できる限り現役として働き続けることによって老後資金を増やし、同時にリタイア後の無収入の期間を短くすることによって必要な資金を減らすことが可能です。60歳でのリタイアを65歳まで伸ばすことにより、5年間毎年、老後資金を増やしながら、寿命を90歳までとすれば、老後資金の必要な年数を30年から25年まで減らせます。

生活水準を下げる

外食の頻度を減らす、旅行の回数を減らすことで必要な老後資金も減らせます。

ダウンサイズする

子供が成人したあと。夫婦2人に大きな一軒家では管理も大変かもしれません。売却して駅近くのワンベッドルームなどのユニットを購入するなどといった動きでその差額を老後資金として使えます。

生活費の安い都市に引っ越す

オーストラリアで最も物価の高い都市、シドニーから例えばケアンズのような物価や生活費の安い町などへ引っ越すことで老後資金は抑えられます。何度か下見に行って短期滞在を経験することもお薦めします。

日本への完全帰国

日本に帰国するというのも選択肢の1つです。例えばシドニーの一軒家を売却して税金を支払うことなう、200万ドルをそのまま持ち帰るというようなケースもよくあります。生活費の安い日本なら住む場所にもよりますが十分な資金となるでしょう。

リタイア時にはいくら必要?

持ち家があるかどうか、住む場所、生活水準や旅行に行く頻度などによって人それぞれだと思います。

オーストラリアの政府機関は持ち家があって65歳でリタイアして平均余命の85歳までと想定した場合の必要な毎年の生活費を下記の通りとしています。
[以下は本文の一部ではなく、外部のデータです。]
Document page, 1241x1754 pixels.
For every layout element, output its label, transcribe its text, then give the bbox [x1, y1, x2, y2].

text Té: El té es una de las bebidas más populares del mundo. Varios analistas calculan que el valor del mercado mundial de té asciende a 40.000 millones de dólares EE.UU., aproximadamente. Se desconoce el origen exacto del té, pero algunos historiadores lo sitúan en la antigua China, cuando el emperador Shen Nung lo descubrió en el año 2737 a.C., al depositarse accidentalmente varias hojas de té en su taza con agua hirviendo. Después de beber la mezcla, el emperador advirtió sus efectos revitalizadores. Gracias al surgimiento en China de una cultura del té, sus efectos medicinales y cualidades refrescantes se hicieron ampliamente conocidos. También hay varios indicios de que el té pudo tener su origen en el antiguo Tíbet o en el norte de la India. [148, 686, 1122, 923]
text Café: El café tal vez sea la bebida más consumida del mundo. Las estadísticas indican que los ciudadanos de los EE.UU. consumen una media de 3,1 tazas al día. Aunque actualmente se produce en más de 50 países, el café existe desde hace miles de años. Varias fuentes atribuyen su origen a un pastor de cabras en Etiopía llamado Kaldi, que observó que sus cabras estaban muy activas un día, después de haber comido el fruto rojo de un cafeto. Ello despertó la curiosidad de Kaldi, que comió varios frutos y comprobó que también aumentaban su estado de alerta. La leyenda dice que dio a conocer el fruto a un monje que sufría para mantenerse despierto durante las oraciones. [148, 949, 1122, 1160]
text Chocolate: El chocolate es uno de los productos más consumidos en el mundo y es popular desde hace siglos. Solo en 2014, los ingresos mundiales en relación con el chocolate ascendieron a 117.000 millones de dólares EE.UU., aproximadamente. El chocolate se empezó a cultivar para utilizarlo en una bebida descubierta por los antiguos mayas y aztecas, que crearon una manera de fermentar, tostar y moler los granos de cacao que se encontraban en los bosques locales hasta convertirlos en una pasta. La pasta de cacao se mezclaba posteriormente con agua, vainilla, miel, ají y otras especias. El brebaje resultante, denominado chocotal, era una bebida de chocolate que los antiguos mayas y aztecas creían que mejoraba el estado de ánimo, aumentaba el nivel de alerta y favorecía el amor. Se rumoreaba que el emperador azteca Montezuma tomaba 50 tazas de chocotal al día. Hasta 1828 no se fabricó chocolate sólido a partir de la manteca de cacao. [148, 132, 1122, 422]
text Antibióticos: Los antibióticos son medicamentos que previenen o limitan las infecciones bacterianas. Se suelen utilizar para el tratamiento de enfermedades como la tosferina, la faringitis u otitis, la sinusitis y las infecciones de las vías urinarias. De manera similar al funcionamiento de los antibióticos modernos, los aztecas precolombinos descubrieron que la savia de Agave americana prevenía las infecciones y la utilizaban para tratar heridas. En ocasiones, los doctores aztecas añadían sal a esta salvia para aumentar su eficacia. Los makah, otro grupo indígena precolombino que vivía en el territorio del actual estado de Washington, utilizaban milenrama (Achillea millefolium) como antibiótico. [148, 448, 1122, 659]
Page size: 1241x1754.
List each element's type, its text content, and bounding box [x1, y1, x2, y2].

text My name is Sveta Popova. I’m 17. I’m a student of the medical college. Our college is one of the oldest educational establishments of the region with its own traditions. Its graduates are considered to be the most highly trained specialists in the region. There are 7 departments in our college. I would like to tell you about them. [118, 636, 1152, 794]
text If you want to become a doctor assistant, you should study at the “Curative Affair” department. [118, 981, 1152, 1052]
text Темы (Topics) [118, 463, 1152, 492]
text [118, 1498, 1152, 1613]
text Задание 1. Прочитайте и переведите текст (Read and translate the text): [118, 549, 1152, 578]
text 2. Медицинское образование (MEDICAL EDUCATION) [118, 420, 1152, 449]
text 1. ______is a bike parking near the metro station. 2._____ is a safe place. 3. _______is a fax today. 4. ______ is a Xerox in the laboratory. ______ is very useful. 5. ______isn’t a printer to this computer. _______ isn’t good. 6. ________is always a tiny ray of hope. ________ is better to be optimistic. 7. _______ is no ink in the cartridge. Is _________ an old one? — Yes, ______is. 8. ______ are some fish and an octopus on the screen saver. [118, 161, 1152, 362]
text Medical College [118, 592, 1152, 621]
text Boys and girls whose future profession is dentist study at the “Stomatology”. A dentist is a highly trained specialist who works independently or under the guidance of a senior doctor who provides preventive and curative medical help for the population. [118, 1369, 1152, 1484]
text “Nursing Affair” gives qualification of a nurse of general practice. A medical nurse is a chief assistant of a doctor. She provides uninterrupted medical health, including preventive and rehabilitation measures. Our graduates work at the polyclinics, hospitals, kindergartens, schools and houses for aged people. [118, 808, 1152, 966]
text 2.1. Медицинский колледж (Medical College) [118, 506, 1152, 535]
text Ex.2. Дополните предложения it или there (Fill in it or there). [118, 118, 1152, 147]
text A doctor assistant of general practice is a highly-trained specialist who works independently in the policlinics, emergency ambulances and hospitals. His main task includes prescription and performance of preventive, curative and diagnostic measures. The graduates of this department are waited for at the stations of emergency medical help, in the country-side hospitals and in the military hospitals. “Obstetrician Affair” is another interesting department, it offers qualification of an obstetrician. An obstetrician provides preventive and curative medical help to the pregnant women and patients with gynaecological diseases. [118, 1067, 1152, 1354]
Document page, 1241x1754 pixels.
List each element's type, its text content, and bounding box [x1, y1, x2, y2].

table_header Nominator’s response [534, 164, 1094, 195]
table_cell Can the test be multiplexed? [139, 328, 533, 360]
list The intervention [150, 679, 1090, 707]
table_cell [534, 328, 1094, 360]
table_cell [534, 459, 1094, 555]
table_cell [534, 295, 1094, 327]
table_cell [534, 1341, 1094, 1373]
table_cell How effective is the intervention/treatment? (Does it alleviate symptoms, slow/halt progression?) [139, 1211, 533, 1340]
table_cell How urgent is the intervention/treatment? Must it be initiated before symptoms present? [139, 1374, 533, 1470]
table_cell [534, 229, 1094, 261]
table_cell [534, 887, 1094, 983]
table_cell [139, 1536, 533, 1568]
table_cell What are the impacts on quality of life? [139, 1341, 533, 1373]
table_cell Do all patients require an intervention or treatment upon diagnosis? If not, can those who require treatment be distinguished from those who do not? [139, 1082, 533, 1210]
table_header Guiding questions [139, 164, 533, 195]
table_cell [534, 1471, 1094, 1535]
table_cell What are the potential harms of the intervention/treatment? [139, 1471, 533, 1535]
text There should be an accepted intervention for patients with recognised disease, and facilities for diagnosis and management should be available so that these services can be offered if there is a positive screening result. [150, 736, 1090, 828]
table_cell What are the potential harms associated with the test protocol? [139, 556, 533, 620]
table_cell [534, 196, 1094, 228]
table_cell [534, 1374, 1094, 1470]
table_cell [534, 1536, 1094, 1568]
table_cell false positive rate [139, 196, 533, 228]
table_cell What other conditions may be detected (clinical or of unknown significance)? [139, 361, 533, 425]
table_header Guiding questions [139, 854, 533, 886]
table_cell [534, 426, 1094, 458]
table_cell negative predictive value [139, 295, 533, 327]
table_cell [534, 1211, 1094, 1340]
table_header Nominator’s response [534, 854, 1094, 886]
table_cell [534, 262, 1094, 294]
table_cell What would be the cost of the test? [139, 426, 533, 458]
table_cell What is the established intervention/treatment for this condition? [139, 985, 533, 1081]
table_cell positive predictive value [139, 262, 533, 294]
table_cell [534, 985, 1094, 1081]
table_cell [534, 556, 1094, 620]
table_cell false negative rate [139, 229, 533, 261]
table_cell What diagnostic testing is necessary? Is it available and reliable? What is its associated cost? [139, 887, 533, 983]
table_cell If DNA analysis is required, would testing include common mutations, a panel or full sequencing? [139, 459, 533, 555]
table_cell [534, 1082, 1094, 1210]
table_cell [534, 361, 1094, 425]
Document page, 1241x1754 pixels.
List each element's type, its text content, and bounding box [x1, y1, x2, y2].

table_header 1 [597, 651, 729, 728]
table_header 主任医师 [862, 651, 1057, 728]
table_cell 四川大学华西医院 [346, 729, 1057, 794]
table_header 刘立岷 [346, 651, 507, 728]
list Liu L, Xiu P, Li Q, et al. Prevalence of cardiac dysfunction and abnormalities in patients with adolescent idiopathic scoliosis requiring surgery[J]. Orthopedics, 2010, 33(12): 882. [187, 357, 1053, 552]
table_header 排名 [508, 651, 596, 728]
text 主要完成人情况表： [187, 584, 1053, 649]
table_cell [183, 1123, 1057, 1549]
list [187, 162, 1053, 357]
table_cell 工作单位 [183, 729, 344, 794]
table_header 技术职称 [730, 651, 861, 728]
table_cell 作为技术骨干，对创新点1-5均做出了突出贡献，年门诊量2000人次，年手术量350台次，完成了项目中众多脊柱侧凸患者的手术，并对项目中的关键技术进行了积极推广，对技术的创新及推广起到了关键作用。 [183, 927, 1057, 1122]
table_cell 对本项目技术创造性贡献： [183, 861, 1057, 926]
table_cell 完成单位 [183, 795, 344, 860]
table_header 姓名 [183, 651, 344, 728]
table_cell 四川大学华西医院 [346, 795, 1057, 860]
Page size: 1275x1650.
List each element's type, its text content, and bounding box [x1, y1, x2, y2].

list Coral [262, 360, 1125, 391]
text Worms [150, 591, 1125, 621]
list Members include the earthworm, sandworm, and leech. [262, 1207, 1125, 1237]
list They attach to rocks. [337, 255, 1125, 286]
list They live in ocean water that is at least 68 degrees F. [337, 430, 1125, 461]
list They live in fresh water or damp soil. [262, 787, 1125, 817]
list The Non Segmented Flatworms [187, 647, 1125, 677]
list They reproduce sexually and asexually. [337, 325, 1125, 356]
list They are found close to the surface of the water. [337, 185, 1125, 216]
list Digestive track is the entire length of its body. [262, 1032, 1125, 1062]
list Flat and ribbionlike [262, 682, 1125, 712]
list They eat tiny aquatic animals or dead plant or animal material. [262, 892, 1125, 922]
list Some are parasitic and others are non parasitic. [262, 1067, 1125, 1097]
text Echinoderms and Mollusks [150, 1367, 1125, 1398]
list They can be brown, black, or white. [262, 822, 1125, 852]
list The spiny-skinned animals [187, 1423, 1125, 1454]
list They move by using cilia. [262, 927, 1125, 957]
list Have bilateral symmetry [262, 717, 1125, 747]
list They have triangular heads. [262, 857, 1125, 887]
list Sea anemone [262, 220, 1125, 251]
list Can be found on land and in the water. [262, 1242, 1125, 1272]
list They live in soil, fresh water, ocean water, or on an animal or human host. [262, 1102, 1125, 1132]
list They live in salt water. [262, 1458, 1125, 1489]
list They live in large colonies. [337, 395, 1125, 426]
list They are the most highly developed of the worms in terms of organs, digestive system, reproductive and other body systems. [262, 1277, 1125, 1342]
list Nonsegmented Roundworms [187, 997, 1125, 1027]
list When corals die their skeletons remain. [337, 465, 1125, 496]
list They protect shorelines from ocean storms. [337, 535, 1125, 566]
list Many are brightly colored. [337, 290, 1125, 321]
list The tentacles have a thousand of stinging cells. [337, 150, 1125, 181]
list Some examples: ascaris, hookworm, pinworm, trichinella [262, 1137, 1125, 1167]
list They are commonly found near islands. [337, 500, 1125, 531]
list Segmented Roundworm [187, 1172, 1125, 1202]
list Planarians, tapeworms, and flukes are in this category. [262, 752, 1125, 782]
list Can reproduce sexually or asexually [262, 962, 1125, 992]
ASFA Retirement Standard Annual living costs Weekly living costs
Couple – modest $39,353 $754
Couple – Comfortable $60,264 $1,154
Single – Modest $27,368 $524
Single – Comfortable $42,764 $819

 持ち家があっても快適な生活には夫婦で毎年6万ドル、質素な生活でも4万ドル以上は必要としています。これはあくまでも平均ですのでシドニーではもっと高くなるでしょうし、賃貸住まいの場合にはもちろんそれ以上の生活費がかかります。

https://www.moneysmart.gov.au/superannuation-and-retirement/how-super-works/super-contributions/how-much-is-enough

100万ドルのスーパー・アニュエーションと持ち家があって、毎年5万ドルの生活費がかかるとします。仮にこの運用益が毎年5%とすれば元本100万ドルはそのまま維持して、リターンの5万ドルで生活していけます。これが定期預金で2.5%だとすれば2万5,000ドルの利息となるので元本の100万ドルは毎年減っていきます。定期預金で5万ドルの利息を受け取るには200万ドルが必要となります。また現実的には難しいかもしれませんが毎年10%のリターンが見込めるなら老後資金は50万ドルで十分ということになります。

結局、老後資金としていくら必要かということは自分の理想の生活水準と見込めるリターン次第といえます。